Katakanlah sistem sekularisme dan liberalisme. Sekularisme adalah sistem yang memisahkan urusan kehidupan dunia dengan agama. Munculnya kasus tindak asusila hingga kejahatan seksual karena manusia tidak memahami bagaimana cara mengontrol nafsu syahwatnya dan tidak mengindahkan aturan pergaulan menurut agama.
Sementara liberalisme adalah sistem yang mendukung kebebasan diri dalam berekspresi, bertingkah laku, dan bersikap. Sistem ini menitikberatkan pada kemauan diri yang bebas tanpa ada aturan dari pihak lain. Alhasil, apa pun yang dilakukan adalah pure berasal dari diri dan tanpa memikirkan risiko yang dibawanya.

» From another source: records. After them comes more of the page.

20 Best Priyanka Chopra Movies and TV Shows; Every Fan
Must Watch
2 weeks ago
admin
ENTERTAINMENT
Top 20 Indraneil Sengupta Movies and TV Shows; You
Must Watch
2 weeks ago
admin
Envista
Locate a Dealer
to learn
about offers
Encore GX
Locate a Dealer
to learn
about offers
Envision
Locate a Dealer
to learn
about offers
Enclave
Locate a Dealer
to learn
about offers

Sekularisme dan liberalisme dilahirkan oleh kapitalisme yang hanya fokus pada segala hal yang bersifat materi. Apabila dikaitkan dengan pendidikan dan pergaulan saat ini, kapitalismelah yang menjadi dasar penetapan aturan kehidupan. Meskipun mengenyam pendidikan di lembaga Islam, misalnya, UINSA, UIR, tetapi sistem pendidikannya adalah kapitalisme.

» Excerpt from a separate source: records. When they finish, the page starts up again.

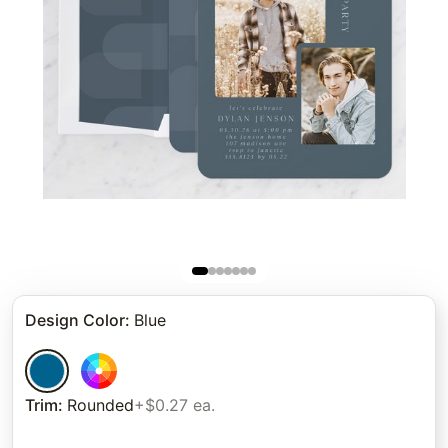
Design Color
:
Blue
Trim
:
Rounded
+$0.27 ea.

Oleh karena itu, buah yang dihasilkan dari penanaman pendidikan tersebut hanya merupakan hal yang sebatas materi. Mereka tidak paham tentang konsep kehidupan “siapa saya, dari mana saya, untuk apa saya diciptakan, dan ke mana setelah mati.” Alhasil, segala tindakan yang mereka lakukan, termasuk perilaku asusila lahir dari jiwa yang tidak mau dibatasi dan tidak mengaitkan kehidupannya dengan aturan agama, yang dituju adalah kepuasan semu.
Sistem Islam yang Terbaik
Islam sebagai agama yang rahmatan lil ’alamin mempunyai solusi menangani segala permasalahan kehidupan. Dalam dunia pendidikan, Islam menanamkan akidah sebagai fondasi keimanan dan ketakwaan kepada Allah Swt. sehingga mampu menjadi filter terhadap perbuatan atau tindakan yang hendak dilakukan oleh individu (manusia) atau kelompok.
Apabila terjadi suatu pelanggaran syarak, Islam mempunyai sanksi tegas, yaitu sebagai pencegah (zawajir) dan penebus (jawabir). Hal ini bertujuan untuk mencegah terjadinya tindakan yang melanggar syarak terulang dan memberi efek jera serta terlaksa pula usaha penebusan dosa sebagai peringan hukuman (azab) di akhirat.
Terkait tindak asusila, sanksi yang tepat menurut Islam adalah didera atau dicambuk, sebagaimana firman Allah Swt.,
“Perempuan yang berzina dan laki-laki yang berzina, maka deralah tiap-tiap seorang dari keduanya seratus kali dera dan janganlah belas kasihan kepada keduanya mencegah kamu untuk (menjalankan) agama Allah, jika kamu beriman kepada Allah dan hari akhirat, hendaklah (pelaksanaan) hukuman mereka disaksikan oleh sekumpulan orang-orang yang beriman.” (TQS An-Nuur: 2).
Dengan demikian, bisa disimpulkan bahwa sistem Islam lebih mumpuni dalam menangani dan mengatasi permasalahan kehidupan. Hal ini akan terwujud apabila tiga pilar kehidupan saling bersinergi, yaitu individu (keluarga) yang beriman dan bertakwa, masyarakat yang melakukan amar makruf nahi mungkar, dan negara yang menerapkan sistem Islam secara kafah.